▶ The input

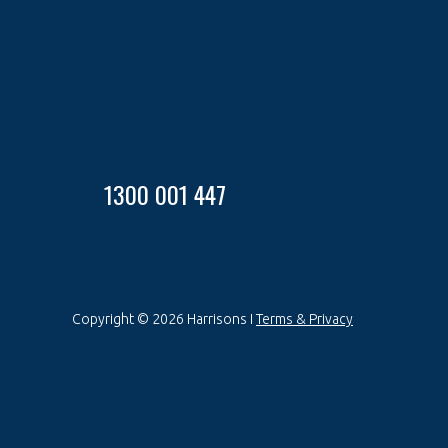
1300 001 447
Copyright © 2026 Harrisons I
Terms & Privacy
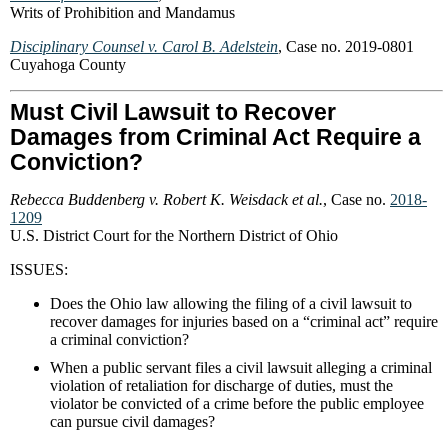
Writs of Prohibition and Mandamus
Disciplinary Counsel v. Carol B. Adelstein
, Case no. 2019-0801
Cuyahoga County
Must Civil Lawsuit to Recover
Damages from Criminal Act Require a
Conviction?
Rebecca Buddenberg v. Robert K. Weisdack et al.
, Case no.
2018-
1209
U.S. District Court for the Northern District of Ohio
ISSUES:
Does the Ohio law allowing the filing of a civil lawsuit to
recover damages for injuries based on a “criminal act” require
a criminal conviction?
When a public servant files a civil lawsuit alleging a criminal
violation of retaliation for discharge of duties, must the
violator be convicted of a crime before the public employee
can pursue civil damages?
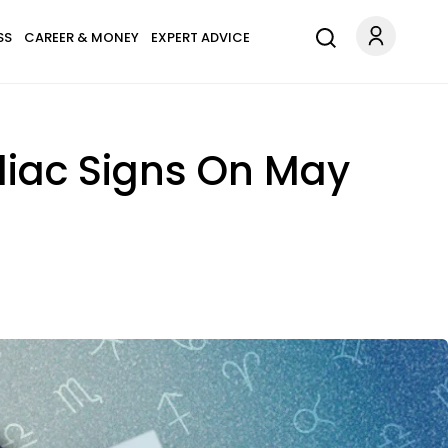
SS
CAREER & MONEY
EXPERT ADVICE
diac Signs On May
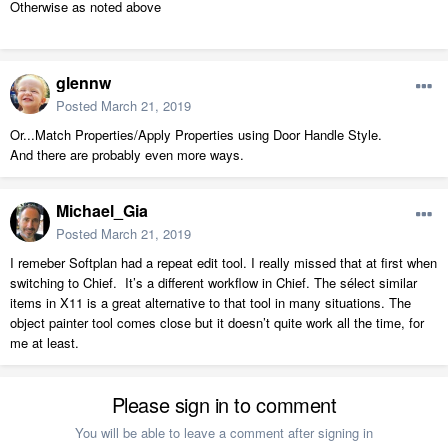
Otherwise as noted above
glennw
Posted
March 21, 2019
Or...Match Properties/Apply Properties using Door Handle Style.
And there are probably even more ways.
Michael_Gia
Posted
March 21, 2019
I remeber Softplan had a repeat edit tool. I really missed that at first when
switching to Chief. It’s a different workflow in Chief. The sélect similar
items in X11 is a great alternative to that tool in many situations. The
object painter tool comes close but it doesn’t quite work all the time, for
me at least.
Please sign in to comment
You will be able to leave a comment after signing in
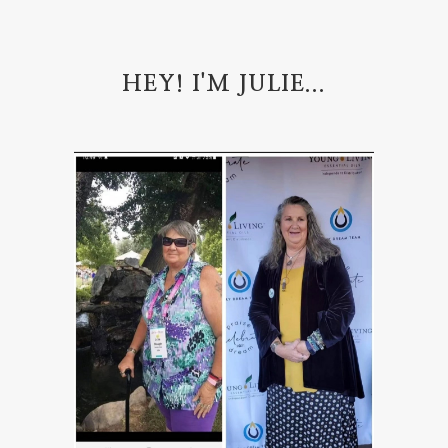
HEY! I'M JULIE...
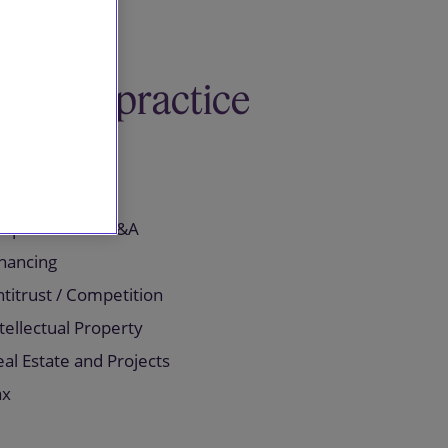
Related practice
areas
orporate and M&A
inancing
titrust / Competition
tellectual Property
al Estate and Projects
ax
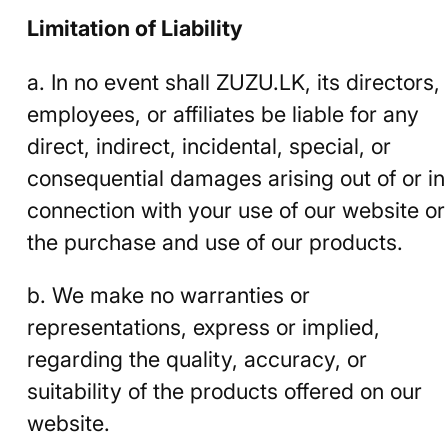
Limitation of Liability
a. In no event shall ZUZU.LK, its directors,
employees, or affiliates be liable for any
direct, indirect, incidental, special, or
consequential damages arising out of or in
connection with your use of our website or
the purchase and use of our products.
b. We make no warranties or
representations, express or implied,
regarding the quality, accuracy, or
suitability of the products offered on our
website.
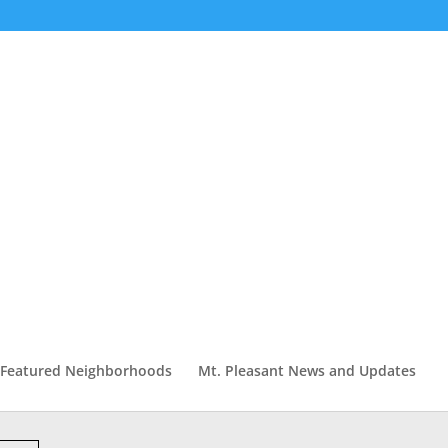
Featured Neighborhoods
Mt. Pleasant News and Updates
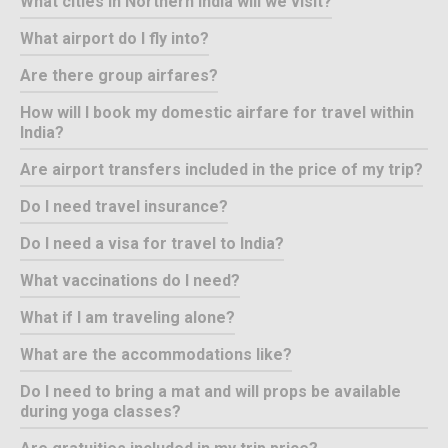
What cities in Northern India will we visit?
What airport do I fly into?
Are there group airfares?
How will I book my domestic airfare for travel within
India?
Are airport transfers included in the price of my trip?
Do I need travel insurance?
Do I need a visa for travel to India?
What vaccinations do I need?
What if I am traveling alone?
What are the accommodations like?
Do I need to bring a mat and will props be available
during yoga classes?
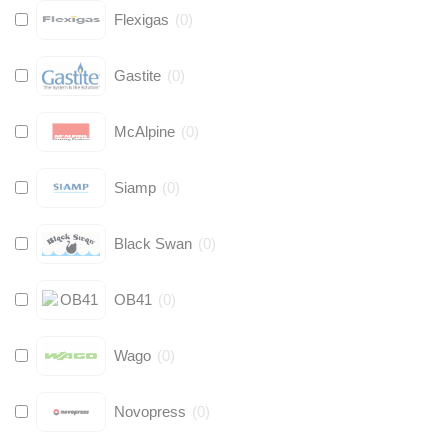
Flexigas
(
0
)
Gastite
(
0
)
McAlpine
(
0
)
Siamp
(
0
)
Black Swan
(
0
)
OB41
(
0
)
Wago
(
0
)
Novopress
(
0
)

▶ Written task
Copy every entry exactly, leaving out the pictures.

▶ Solution to the problem
1300 001 447
Copyright © 2026 Harrisons I
Terms & Privacy
Writs of Prohibition and Mandamus
Disciplinary Counsel v. Carol B. Adelstein
, Case no. 2019-0801
Cuyahoga County
Must Civil Lawsuit to Recover
Damages from Criminal Act Require a
Conviction?
Rebecca Buddenberg v. Robert K. Weisdack et al.
, Case no.
2018-
1209
U.S. District Court for the Northern District of Ohio
ISSUES:
Does the Ohio law allowing the filing of a civil lawsuit to
recover damages for injuries based on a “criminal act” require
a criminal conviction?
When a public servant files a civil lawsuit alleging a criminal
violation of retaliation for discharge of duties, must the
violator be convicted of a crime before the public employee
can pursue civil damages?
SS
CAREER & MONEY
EXPERT ADVICE
diac Signs On May
Otherwise as noted above
glennw
Posted
March 21, 2019
Or...Match Properties/Apply Properties using Door Handle Style.
And there are probably even more ways.
Michael_Gia
Posted
March 21, 2019
I remeber Softplan had a repeat edit tool. I really missed that at first when
switching to Chief. It’s a different workflow in Chief. The sélect similar
items in X11 is a great alternative to that tool in many situations. The
object painter tool comes close but it doesn’t quite work all the time, for
me at least.
Please sign in to comment
You will be able to leave a comment after signing in
HEY! I'M JULIE...
Related practice
areas
orporate and M&A
inancing
titrust / Competition
tellectual Property
al Estate and Projects
ax
Limitation of Liability
a. In no event shall ZUZU.LK, its directors,
employees, or affiliates be liable for any
direct, indirect, incidental, special, or
consequential damages arising out of or in
connection with your use of our website or
the purchase and use of our products.
b. We make no warranties or
representations, express or implied,
regarding the quality, accuracy, or
suitability of the products offered on our
website.
Featured Neighborhoods
Mt. Pleasant News and Updates
What cities in Northern India will we visit?
What airport do I fly into?
Are there group airfares?
How will I book my domestic airfare for travel within
India?
Are airport transfers included in the price of my trip?
Do I need travel insurance?
Do I need a visa for travel to India?
What vaccinations do I need?
What if I am traveling alone?
What are the accommodations like?
Do I need to bring a mat and will props be available
during yoga classes?
Flexigas
(
0
)
Gastite
(
0
)
McAlpine
(
0
)
Siamp
(
0
)
Black Swan
(
0
)
OB41
(
0
)
Wago
(
0
)
Novopress
(
0
)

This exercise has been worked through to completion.